[I-P03-1-07] 体肺シャント術後に循環不全をきたした肺動脈閉鎖を伴うcongenitally unguarded tricuspid valve orificeの一例
キーワード:congenitally unguarded tricuspid valve orifice, CUTVO, 右室縫縮
【背景】congenitally unguarded tricuspid valve orifice(CUTVO)は、先天的に三尖弁尖が欠損し、重度の三尖弁逆流、著明な右心系拡大を呈する稀な心疾患で、拡大した右心系により左室の心拍出量の低下をきたし、重度の心不全を呈することがある。【症例】妊娠23週に胎児エコースクリーニングで右心系拡大を指摘され、妊娠25週で当院に紹介、胎児心エコーで肺動脈閉鎖を伴うCUTVOと診断。妊娠38週2日に体重2792gで出生。出生後は循環不全なく経過、日齢2まで挿管管理を要したが、その後はネーザルハイフロー管理で呼吸も安定していた。
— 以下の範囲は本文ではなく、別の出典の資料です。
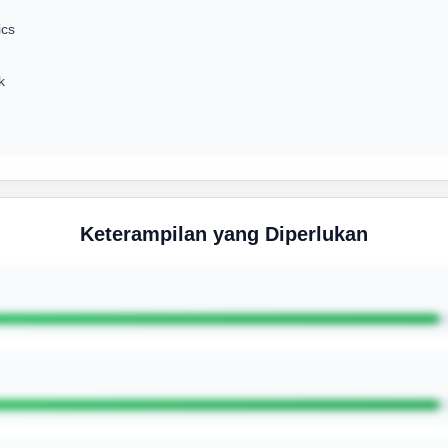
ics
k
Keterampilan yang Diperlukan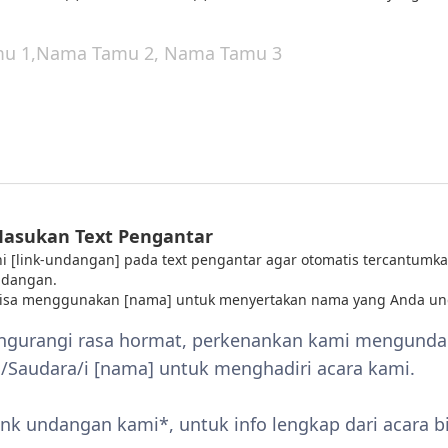
Masukan Text Pengantar
 ini [link-undangan] pada text pengantar agar otomatis tercantumka
ndangan.
bisa menggunakan [nama] untuk menyertakan nama yang Anda un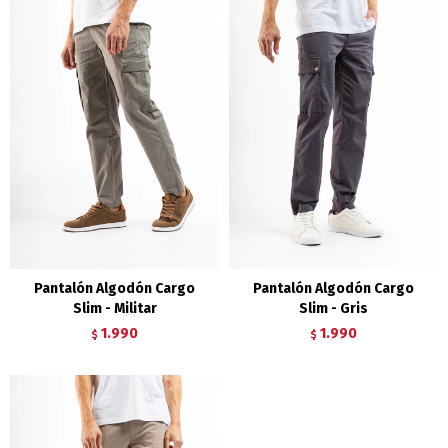
Pantalón Algodón Cargo
Pantalón Algodón Cargo
Slim - Militar
Slim - Gris
1.990
1.990
$
$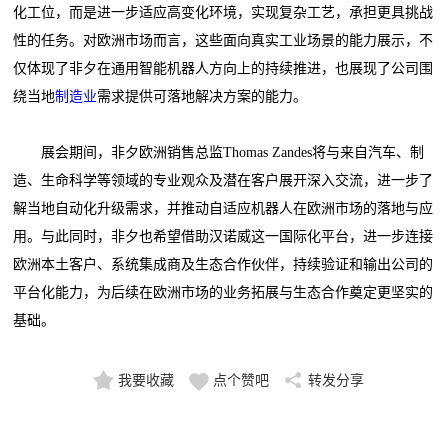
化工位，而是进一步适应高变化环境，实现复杂工艺，承担更具挑战
性的任务。对欧洲市场而言，这些面向真实工业场景的能力展示，不
仅体现了非夕在通用智能机器人方向上的持续推进，也展现了公司围
绕当地
制造业
需求提供可落地解决方案的能力。
展会期间，非夕欧洲销售总监Thomas Zandes将与来自汽车、制
造、生命科学等领域的专业观众及潜在客户展开深入交流，进一步了
解当地自动化升级需求，并推动自适应机器人在欧洲市场的落地与应
用。与此同时，非夕也希望借助汉诺威这一国际化平台，进一步连接
欧洲本土客户、系统集成商及生态合作伙伴，持续验证和输出公司的
平台化能力，为后续在欧洲市场的业务拓展与生态合作奠定更坚实的
基础。
我要收藏
点个赞吧
转发分享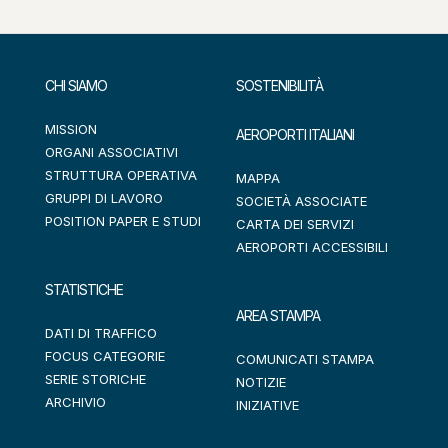
CHI SIAMO
SOSTENIBILITÀ
MISSION
AEROPORTI ITALIANI
ORGANI ASSOCIATIVI
STRUTTURA OPERATIVA
MAPPA
GRUPPI DI LAVORO
SOCIETÀ ASSOCIATE
POSITION PAPER E STUDI
CARTA DEI SERVIZI
AEROPORTI ACCESSIBILI
STATISTICHE
AREA STAMPA
DATI DI TRAFFICO
FOCUS CATEGORIE
COMUNICATI STAMPA
SERIE STORICHE
NOTIZIE
ARCHIVIO
INIZIATIVE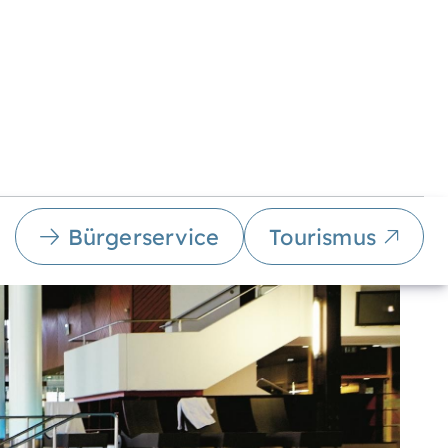
Bürgerservice
Tourismus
出生後の心エコーで三尖弁尖は確認されず、肺動脈閉鎖を伴うCUTVO、末梢性左肺動脈狭窄、動脈管開存と確定診断した。リポプロスタグランジン製剤持続静注を開始し、生後2か月で待機的に体肺シャント術、左肺動脈形成術、右房化右室縫縮術を行った。術後経過は良好で、術後9日に抜管したが、術後15日に啼泣後に低酸素血症、徐脈をきたし、心肺蘇生を要した。心エコーでシャント閉塞を認め、ECMO導入、外科的シャント閉塞解除、および経皮的シャントバルン拡張術を行った。翌日にECMOを離脱したが、閉胸後循環不全となり、再度ECMO管理を要した。術後28日に開胸のままECMOを離脱。その後も循環不全が改善しないため、拡大した右心系による左室拡張障害が原因と考え、術後59日に右室縫縮、三尖弁閉鎖を行った。手術終了時に閉胸し、術後の循環動態は安定。術中所見では三尖弁は痕跡的な弁輪のみで、弁尖は全く認められなかった。【考察】本症例は術前の循環が成り立っていたため、初回手術で体肺シャント術のみを行ったが、左室拡張障害に、シャントによる容量負荷が加わり、急変後は循環が成り立たなかった。肺動脈閉鎖を伴うCUTVOでは、拡大した右心系による圧排で、左室拡張障害が持続しており、循環破綻をきたすリスクが高いため早期から右房右室縫縮を行うのが望ましいと考えられた。